Я также с радостью признаю, что в Массачусетсе эта превентивная и похвальная дисциплина применялась к политическим деятелям более широко, чем в любом другом штате Союза. Наши высшие государственные должности годами заполнялись, за очень редкими исключениями, людьми выдающейся честности и безупречной жизни. И почему в этом ведомстве мы должны когда-либо предоставлять диспенсации и отпущения грехов; или, подобно старым папам, продавать индульгенции на грех?
Теперь пусть эта доктрина будет применена; ибо я считаю, что применение этих принципов к общественным деятелям не является неоправданным вторжением в частную жизнь.
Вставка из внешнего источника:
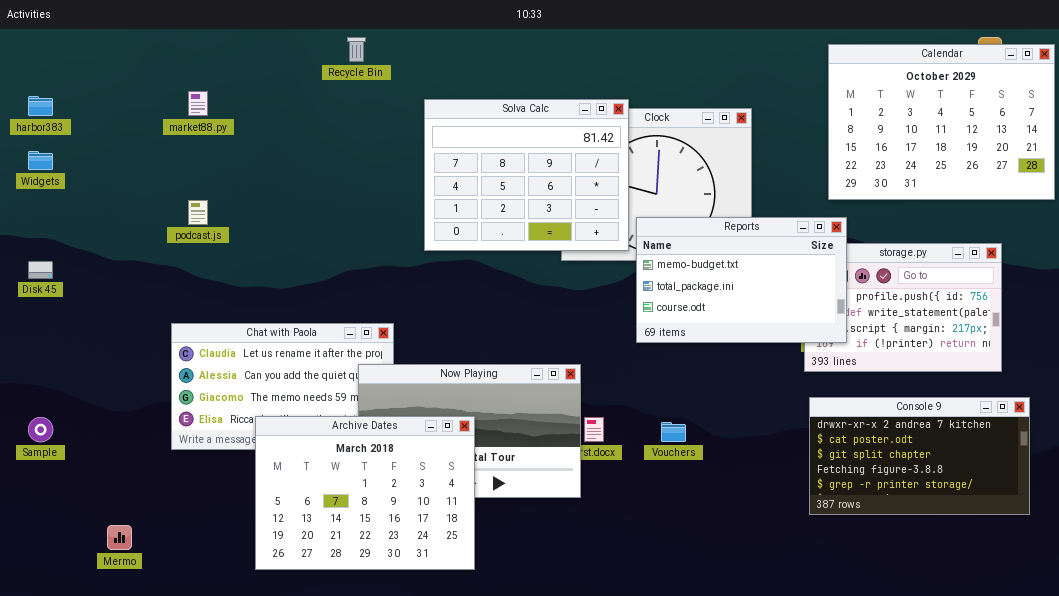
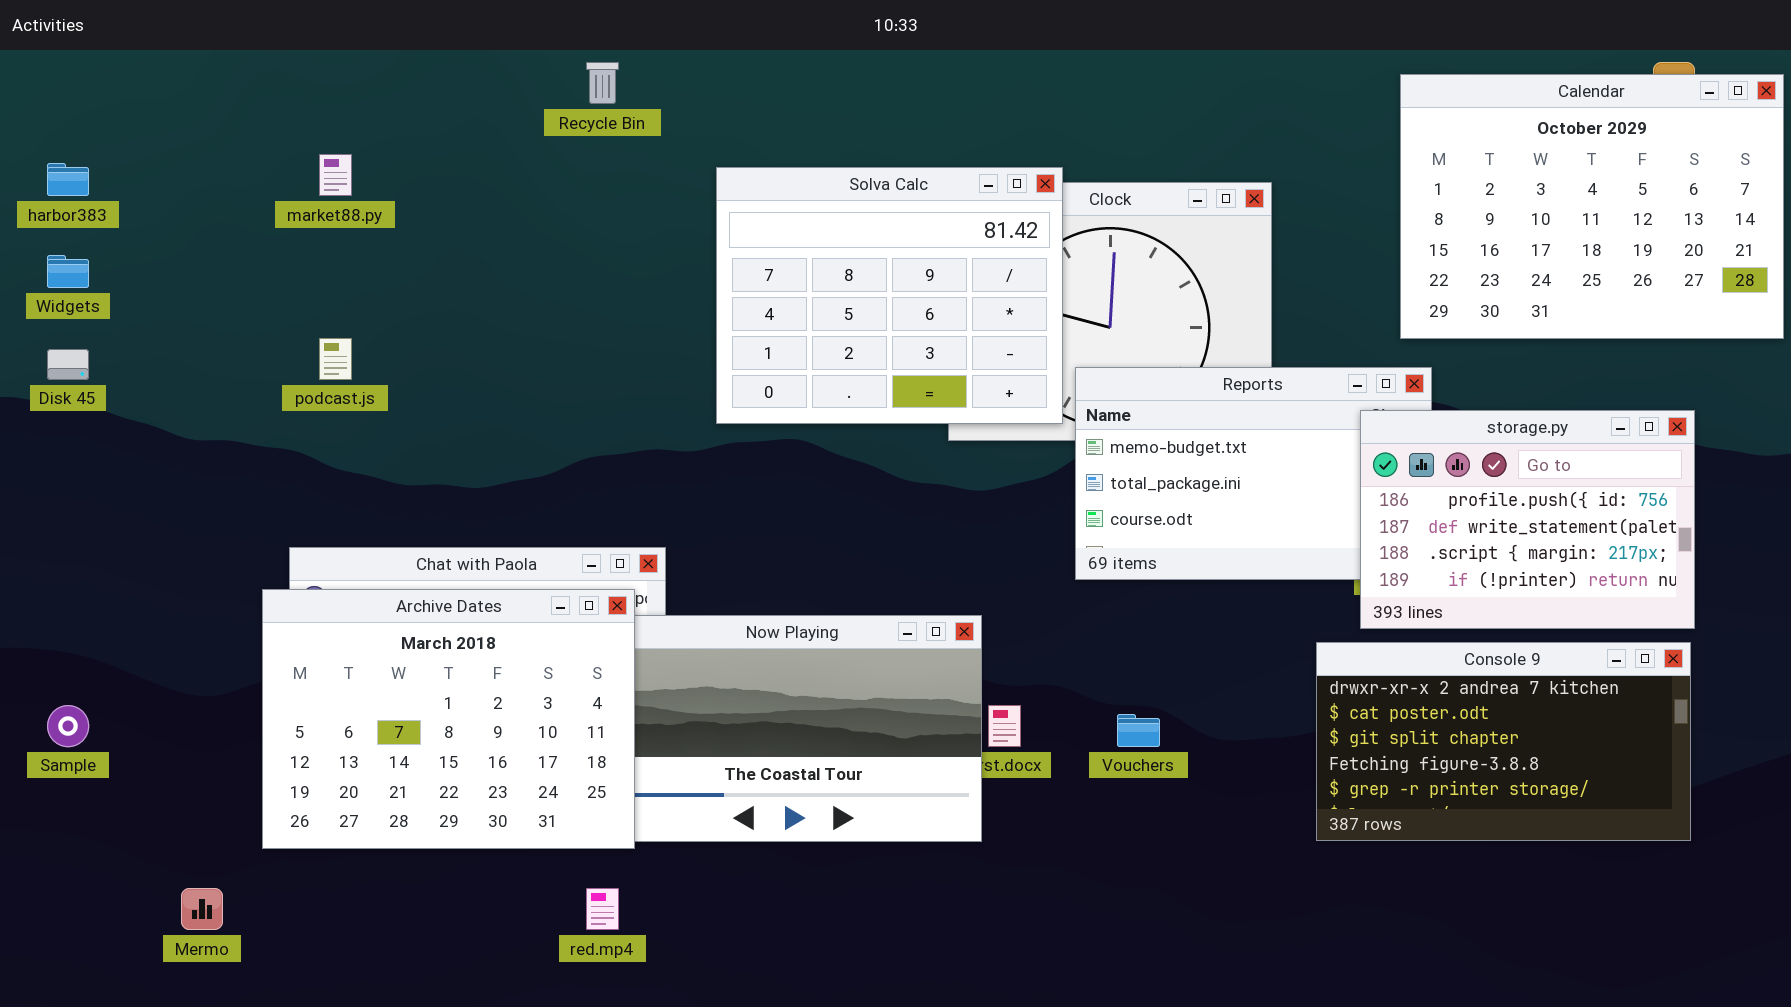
storage.py: [804,243,1002,372] -> [1360,410,1695,629], raised
Disk 45: [28,261,53,279] -> [47,349,89,380], moved
Console 9: [809,397,1030,515] -> [1316,642,1691,841], moved
Archive Dates: [255,416,475,570] -> [262,589,635,849], moved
Когда общественные деятели открыто и общеизвестно практикуют порок, они делают порок публичным и ставят его под общественную юрисдикцию. Если это публично для примера, то это публично для критики; и в таких обстоятельствах моральные и религиозные наставники общества обязаны так же торжественно «правдиво установить и сделать надлежащее представление» об этих правонарушениях, как это делает большое жюри в случае преступлений против законов страны. Поэтому я говорю: давайте применим эту доктрину.
Как долго все добрые граждане Массачусетса трудились в славном деле трезвости! Они посвящали время, тратили таланты, расточали деньги, навлекали на себя позор; но в качестве награды они вырывали виновных из погибели; спасали молодых, только что теряющих равновесие над пропастью краха; спасали вдов и сирот от невыразимого горя и изгоняли демонов раздора из домашних Эдемов. Теперь почему, после всех наших трудов и жертв ради поддержки и продвижения дела трезвости и того, чтобы сделать его имя таким же почетным, как и благословенным; почему мы должны разрушать всю нашу работу, возводя на высокий политический пост или поддерживая того, кто, перед лицом нации и всего мира, станет настолько пьяным, что не сможет членораздельно произнести свой родной язык? Это пример, который вы хотите поставить перед простодушной и стремящейся молодежью страны; да, перед вашими собственными детьми?